J'ai entendu dire qu'avant la fin de la Mascarade, le Site-64 était souterrain et sous un parc à Portland. Maintenant, il y a une entrée en surface, une sécurité maximale et ça ressemble à une base militaire. Ils ont probablement rasé le parc pour faire de la place pour tout ça. Enfoirés.

Je n'oublierai jamais la tête du gardien quand je lui ai remis une carte d’accès de Niveau 4. Bien sûr, ce niveau ne concernait qu'un seul objet, mais ma carte était toujours orange et ornée du chiffre 4. Peu de Niveaux 4 conduisent une voiture comme la mienne ou me ressemblent. Ils sont coincés dans les labos.

La raison pour laquelle j'étais là, c'était parce que le directeur du site — son nom était Holman, je crois — voulait me rencontrer pour discuter de 3310. Apparemment, le 64 était le site le plus proche et supervisait dans une certaine mesure notre confinement. Notre réunion serait enregistrée et envoyée au Conseil O5.

J'ai déjà dit combien je n'aime pas le concept des O5, pas vrai ? Bien.

La discussion s'est plutôt bien passée. Je lui ai dit tout ce que je savais sur l'anomalie et ce dont il avait besoin pour briefer le prochain pauvre bougre à obtenir mon poste. Les petites choses que j'avais récoltées en cours de route, rien de capital. Je lui ai donné une recommandation parmi l’équipe et tout a été très agréable.

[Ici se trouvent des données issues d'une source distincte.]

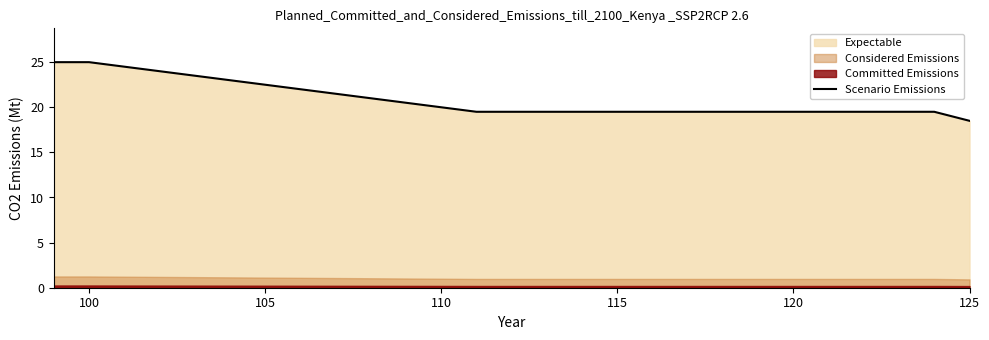

At which label does Scenario Emissions reach its minimum?

125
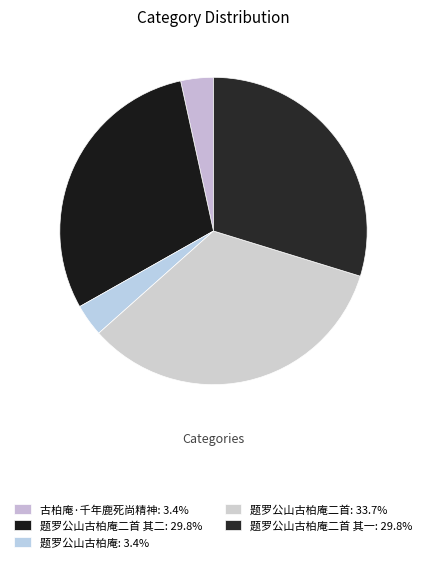

Rank the categories by value from highest to lowest.

题罗公山古柏庵二首, 题罗公山古柏庵二首 其一, 题罗公山古柏庵二首 其二, 古柏庵·千年鹿死尚精神, 题罗公山古柏庵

Il était clair pour moi que le directeur du site n'avait que vaguement entendu parler de 3310, et que ce n'était rien de plus pour lui qu'un autre rouage de sa machine bien huilée. J'avais passé toute ma vie à veiller à ce qu'il ne s'active jamais, et il passait cinq minutes tous les deux ans à vérifier brièvement les mises à jour. Il ne se souvenait même pas du contexte mythologique, le cadre entier sous lequel le confinement m'avait été présenté toutes ces années auparavant. Pour lui, ce n'était qu'une bûche qui provoquait une tempête.

À la fin, j'ai posé une dernière question, en essayant le plus possible de la présenter comme une simple curiosité innocente et rien de plus. Juste après que nous ayons fait nos derniers adieux et conclusions formelles.

“De combien d'anomalies supervisez-vous le confinement ici ?”

“Oh, environ quarante directement sur le site lui-même, quelques centaines d'objets anormaux, et puis beaucoup d'autres encore dans les environs, comme la vôtre.”

J'ai hoché la tête et souri. C'était tout ce que j'avais besoin de savoir pour porter un jugement définitif sur mes maîtres absolus et invisibles. J'ai donné ma carte d’accès à Holman et j'ai officiellement mis fin à mes fonctions avec une conspiration internationale, monolithique et toute-puissante.

L’ascenseur m’a amené à la surface, et j’ai fait un pas au dehors. J’en avais fini avec mourir dans les ténèbres, et maintenant il était temps pour moi de vivre dans la lumière.